U.S. Court of Appeals for the Fourth Circuit, 2005

Sutton v. Vickery

Sutton v. Vickery
U.S. Court of Appeals for the Fourth Circuit · Decided July 6, 2005 · Williams, Gregory, Shedd
138 F. App'x 528

Sutton v. Vickery

Opinion

PER CURIAM:

George Randolph Sutton, Jr., seeks a writ of mandamus to compel the district court to reconsider his 28 U.S.C. § 2254 (2000) petition and to direct respondents to answer his requests for discovery. Mandamus is a drastic remedy to be used only in extraordinary circumstances. Kerr v. United States Dist. Court, 426 U.S. 394, 402, 96 S.Ct. 2119, 48 L.Ed.2d 725 (1976). Mandamus relief is available only when there are no other means by which the relief sought could be granted, In re Beard, 811 F.2d 818, 826 (4th Cir. 1987), and may not be used as a substitute for appeal. The party seeking mandamus relief bears the heavy burden of showing that he has no other adequate means to attain the relief he desires and that his entitlement to such relief is clear and indisputable. Allied Chem. Corp. v. Daiflon, Inc., 449 U.S. 33, 35, 101 S.Ct. 188, 66 L.Ed.2d 193 (1980). Sutton fails to make the requisite showing. Accordingly, we deny Sutton’s petition for writ of mandamus in No. 05-6274.

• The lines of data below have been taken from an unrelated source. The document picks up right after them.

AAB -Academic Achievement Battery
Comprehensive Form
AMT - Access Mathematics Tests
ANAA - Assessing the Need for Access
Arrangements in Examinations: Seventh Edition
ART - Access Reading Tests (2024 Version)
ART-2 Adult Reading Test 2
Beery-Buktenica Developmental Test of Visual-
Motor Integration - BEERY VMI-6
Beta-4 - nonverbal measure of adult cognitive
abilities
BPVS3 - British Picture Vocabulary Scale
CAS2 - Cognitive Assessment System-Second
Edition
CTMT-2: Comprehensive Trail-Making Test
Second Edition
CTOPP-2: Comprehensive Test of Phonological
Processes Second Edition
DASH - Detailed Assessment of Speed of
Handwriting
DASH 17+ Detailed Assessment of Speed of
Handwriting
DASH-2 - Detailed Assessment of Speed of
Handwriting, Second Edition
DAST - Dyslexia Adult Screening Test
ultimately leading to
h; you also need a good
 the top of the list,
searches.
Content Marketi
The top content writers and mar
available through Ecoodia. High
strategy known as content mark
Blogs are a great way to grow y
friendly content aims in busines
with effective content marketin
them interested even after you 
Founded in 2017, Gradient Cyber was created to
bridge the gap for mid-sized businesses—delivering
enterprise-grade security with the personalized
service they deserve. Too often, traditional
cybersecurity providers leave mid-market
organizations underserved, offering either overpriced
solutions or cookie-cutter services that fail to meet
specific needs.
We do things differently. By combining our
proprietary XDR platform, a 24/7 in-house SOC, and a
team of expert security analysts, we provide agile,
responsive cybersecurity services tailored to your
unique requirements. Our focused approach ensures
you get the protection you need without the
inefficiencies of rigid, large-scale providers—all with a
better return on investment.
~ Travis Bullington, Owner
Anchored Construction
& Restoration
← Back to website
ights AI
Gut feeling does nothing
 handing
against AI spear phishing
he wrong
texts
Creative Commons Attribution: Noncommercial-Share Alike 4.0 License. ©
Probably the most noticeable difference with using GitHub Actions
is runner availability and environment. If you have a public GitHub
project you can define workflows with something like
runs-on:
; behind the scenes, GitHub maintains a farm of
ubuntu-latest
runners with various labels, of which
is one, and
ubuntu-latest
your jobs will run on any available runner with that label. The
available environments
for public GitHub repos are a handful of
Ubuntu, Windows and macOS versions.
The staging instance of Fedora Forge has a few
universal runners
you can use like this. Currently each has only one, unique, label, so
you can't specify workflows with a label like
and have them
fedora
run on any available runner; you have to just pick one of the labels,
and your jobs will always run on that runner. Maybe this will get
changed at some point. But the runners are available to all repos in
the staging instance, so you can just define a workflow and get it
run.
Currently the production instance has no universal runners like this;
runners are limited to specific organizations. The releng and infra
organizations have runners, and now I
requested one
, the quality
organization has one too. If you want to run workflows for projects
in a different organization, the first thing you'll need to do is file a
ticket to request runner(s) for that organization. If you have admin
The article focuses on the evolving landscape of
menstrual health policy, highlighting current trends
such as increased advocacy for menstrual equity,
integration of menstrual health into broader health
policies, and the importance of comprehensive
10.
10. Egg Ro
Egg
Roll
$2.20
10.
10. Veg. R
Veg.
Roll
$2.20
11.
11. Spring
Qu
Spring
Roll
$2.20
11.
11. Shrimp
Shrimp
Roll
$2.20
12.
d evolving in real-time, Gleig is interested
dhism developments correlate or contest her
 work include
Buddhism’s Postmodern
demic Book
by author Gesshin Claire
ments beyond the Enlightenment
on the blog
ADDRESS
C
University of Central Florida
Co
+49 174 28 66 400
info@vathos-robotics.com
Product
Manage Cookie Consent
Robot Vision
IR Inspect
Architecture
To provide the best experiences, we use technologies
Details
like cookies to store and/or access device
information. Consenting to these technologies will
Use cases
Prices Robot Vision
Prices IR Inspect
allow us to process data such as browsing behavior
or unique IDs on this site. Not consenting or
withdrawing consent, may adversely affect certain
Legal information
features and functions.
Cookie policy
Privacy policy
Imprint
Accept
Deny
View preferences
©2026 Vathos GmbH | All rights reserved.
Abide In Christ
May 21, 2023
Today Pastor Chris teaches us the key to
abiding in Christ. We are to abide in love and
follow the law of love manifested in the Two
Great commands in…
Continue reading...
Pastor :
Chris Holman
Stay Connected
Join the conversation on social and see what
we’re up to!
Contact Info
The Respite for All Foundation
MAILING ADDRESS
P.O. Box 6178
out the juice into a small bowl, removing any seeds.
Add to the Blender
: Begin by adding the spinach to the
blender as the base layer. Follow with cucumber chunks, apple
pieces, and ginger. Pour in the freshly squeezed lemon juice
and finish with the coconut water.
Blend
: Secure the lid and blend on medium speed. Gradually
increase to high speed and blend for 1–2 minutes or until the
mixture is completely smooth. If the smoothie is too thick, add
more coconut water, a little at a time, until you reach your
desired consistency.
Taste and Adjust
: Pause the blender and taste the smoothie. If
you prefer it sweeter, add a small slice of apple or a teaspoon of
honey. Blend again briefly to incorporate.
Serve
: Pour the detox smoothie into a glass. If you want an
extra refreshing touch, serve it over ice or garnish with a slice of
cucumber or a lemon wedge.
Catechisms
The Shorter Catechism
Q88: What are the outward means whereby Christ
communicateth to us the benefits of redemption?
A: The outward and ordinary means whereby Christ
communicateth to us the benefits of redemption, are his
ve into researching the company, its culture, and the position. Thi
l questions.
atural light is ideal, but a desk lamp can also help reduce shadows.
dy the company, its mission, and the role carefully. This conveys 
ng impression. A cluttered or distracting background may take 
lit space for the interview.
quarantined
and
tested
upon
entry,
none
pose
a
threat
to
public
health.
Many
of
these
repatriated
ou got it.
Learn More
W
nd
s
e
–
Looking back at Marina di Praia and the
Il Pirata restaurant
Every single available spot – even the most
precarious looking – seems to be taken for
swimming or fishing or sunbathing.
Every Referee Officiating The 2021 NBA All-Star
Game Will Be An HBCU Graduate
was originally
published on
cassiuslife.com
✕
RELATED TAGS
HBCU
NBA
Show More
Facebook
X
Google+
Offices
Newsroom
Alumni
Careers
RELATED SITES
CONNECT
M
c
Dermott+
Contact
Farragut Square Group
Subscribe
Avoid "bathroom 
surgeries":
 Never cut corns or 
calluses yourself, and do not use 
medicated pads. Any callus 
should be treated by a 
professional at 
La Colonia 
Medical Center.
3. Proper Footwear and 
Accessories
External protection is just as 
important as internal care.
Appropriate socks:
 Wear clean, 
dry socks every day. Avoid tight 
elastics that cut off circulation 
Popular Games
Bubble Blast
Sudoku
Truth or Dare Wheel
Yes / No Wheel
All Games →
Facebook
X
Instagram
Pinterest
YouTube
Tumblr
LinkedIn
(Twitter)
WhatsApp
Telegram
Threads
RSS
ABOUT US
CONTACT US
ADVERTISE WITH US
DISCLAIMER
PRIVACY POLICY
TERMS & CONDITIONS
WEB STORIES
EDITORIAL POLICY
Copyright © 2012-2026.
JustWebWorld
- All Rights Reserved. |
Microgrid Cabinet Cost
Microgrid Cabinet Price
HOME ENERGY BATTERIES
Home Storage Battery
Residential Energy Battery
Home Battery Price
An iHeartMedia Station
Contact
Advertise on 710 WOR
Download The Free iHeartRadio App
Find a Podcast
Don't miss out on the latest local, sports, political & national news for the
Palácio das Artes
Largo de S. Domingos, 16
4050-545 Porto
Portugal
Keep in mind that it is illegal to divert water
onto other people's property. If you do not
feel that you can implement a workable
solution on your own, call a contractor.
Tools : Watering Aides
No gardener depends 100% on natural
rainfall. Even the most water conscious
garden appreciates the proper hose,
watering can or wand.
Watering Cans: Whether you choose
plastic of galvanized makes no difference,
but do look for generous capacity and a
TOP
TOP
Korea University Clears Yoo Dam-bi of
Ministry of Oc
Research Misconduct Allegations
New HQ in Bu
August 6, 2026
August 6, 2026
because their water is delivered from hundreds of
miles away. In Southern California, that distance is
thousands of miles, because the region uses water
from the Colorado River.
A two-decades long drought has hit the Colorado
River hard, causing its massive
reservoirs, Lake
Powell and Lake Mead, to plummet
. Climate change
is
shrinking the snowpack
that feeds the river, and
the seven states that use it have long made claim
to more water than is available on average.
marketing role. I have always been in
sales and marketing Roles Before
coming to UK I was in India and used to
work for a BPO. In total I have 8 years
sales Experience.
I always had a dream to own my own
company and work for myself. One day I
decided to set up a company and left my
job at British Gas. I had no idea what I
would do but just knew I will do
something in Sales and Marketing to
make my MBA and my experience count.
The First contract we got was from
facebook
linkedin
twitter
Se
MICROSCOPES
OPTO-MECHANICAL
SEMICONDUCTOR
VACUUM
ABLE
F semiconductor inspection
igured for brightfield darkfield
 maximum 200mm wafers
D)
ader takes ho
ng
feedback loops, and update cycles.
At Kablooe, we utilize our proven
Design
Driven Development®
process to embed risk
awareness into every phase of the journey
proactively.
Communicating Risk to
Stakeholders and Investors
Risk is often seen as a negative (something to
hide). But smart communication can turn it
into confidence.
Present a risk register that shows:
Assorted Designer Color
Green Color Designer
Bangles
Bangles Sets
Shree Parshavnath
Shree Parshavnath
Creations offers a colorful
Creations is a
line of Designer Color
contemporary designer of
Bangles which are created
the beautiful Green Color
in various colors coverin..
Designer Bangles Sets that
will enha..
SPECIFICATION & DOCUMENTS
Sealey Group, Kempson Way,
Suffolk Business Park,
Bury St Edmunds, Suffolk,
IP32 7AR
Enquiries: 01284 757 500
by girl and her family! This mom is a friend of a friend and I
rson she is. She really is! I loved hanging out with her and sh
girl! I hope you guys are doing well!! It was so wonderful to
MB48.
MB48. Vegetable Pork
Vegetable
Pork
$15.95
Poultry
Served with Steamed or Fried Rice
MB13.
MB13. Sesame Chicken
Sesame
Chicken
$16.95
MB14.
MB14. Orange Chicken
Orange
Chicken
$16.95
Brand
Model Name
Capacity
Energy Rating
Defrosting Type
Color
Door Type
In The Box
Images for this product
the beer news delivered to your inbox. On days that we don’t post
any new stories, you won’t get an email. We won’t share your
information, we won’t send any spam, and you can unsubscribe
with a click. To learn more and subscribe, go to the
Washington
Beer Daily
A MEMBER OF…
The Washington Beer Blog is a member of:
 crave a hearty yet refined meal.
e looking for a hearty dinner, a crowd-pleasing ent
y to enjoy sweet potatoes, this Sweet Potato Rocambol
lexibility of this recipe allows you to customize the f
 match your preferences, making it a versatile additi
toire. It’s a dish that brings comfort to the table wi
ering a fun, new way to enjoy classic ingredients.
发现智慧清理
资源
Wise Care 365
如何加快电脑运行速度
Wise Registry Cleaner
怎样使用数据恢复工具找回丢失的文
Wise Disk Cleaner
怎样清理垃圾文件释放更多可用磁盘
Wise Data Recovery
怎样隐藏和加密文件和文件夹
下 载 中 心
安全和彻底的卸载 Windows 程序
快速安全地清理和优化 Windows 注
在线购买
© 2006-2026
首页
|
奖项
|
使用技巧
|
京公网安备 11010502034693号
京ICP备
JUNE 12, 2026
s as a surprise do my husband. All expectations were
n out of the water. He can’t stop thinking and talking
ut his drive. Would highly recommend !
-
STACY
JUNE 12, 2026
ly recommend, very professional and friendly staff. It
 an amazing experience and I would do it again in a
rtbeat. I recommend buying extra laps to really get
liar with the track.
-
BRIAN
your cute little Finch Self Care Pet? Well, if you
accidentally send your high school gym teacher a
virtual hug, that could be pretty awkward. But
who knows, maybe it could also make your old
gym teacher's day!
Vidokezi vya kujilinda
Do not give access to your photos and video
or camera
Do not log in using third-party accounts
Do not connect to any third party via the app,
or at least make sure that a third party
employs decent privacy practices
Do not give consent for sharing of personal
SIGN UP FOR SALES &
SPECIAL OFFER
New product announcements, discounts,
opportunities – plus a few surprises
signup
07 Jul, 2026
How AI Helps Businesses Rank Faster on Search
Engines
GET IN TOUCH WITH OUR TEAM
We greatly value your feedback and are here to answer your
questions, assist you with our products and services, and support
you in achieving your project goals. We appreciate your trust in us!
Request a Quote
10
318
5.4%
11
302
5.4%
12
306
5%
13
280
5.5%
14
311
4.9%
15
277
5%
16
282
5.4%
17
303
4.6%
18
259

In addition, in No. 05-6317, Sutton seeks to appeal the district court’s order denying his motion for a certificate of appealability. An appeal may not be taken from the final order in a § 2254 proceeding unless a circuit justice or judge issues a certificate of appealability. 28 U.S.C. § 2253(c)(1) (2000). A certificate of appealability will not issue absent “a substantial showing of the denial of a constitutional right.” 28 U.S.C. § 2253(c)(2) (2000). A prisoner satisfies this standard by demonstrating that reasonable jurists would find that his constitutional claims are debatable and that any dispositive procedural rulings by the district court are also debatable or wrong. See Miller-El v. Cockrell, 537 U.S. 322, 336, 123 S.Ct. 1029, 154 L.Ed.2d 931 (2003); Slack v. McDaniel, 529 U.S. 473, 484, 120 S.Ct. 1595, 146 L.Ed.2d 542 (2000); Rose v. Lee, 252 F.3d 676, 683 (4th Cir. 2001). We have independently reviewed the record and conclude that Sutton has not made the requisite showing. Accordingly, we deny a certificate of appealability and dismiss the appeal in No. 05-6317.

We dispense with oral argument because the facts and legal contentions are adequately presented in the materials before the court and argument would not aid the decisional process.